Besides these automated methods another way to monitor data integrity is for a human to manually analyze the data for inconsistencies. And to ask other domain experts at your company to analyze the data for issues. Sometimes this is called the “smell test”. This method can be an effective way to find deeper integrity issues with your data that would be hard to find with automated tests.
Maintaining data integrity is very difficult, domain dependent, and takes lots of work. Good luck!
For example, you could have mapping data telling drivers how to travel between sites, but what if a site's entrance moves? What if there's temp road construction? What if a new bridge is built shortening the route? All of which have harmed your data's integrity, without the data itself changing.
So my only strategy is:
- When you find yourself correcting bad data, consider if a constraint is possible.

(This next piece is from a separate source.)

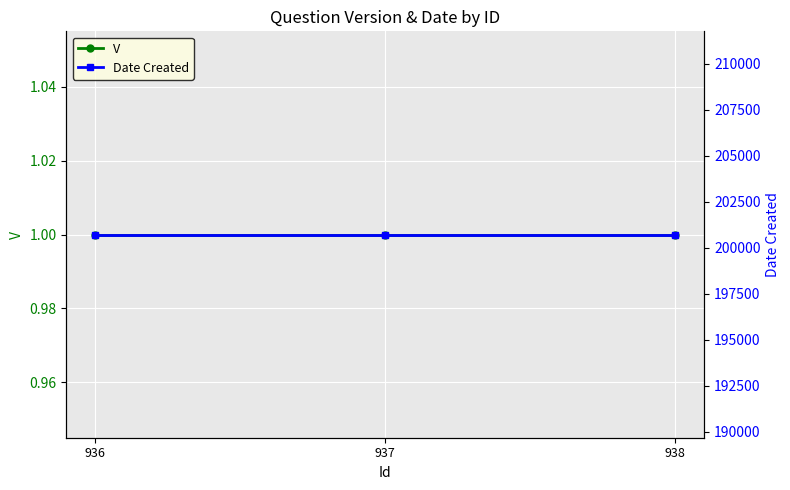

What are all the series names shown in the legend?

V, Date Created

- Referential constraints are superior to logical ones, but both are better than nothing (because logic could risk placing business rules into a constraint, which can balloon over time).

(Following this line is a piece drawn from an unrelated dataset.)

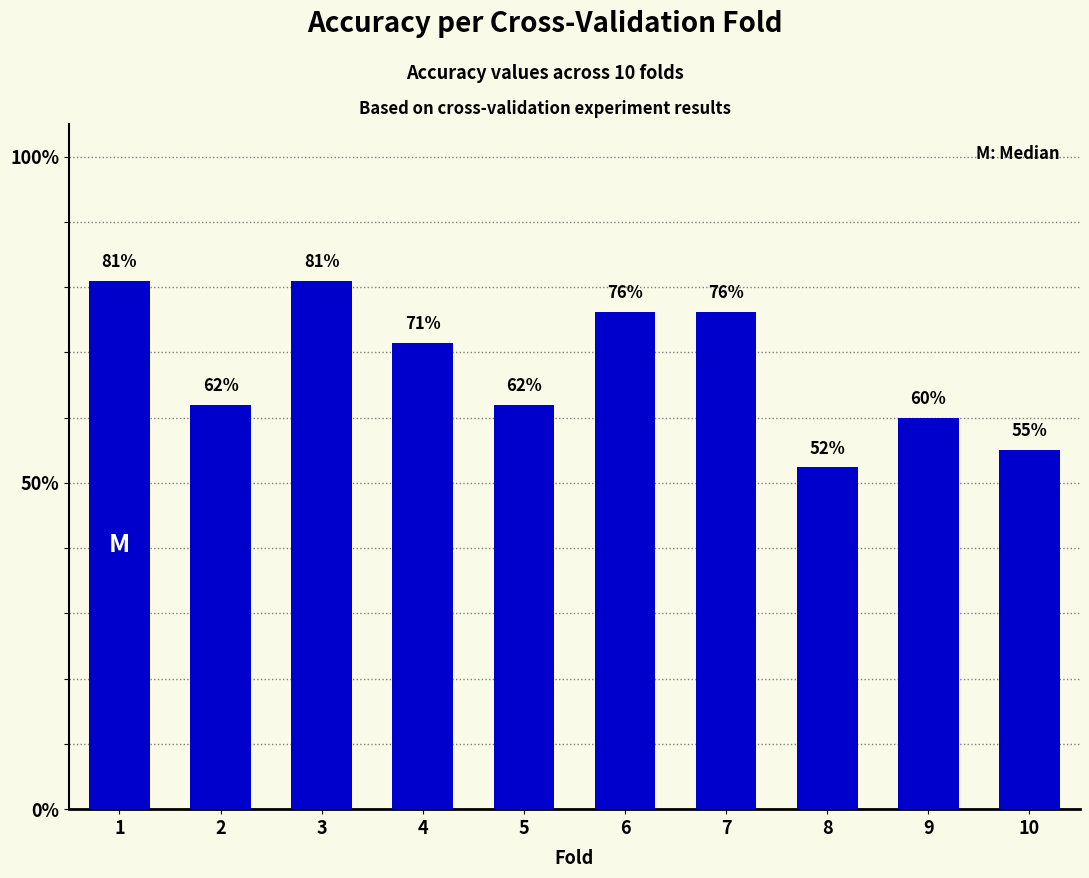

List the labels in order of value, smallest first.

8, 10, 9, 2, 5, 4, 6, 7, 1, 3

- Data Types are "super weapon" constraints. Define exactly what you plan on storing, don't future proof, and avoid nullable types whenever possible. Storing "magical strings" is often wrong, create a table.
- Simpler data sets are generally higher quality for longer. Consider simplifying and streamlining your actual data design (e.g. using generic building blocks and references for common domain tasks).
In general finding bad data/low integrity is like being able to completely define the whole problem domain in one go, and then deciding not to use that same information for constraints, it doesn't really make sense. If you're consistently finding yourself looking for and correcting data integrity problems then go back to the design and fix that.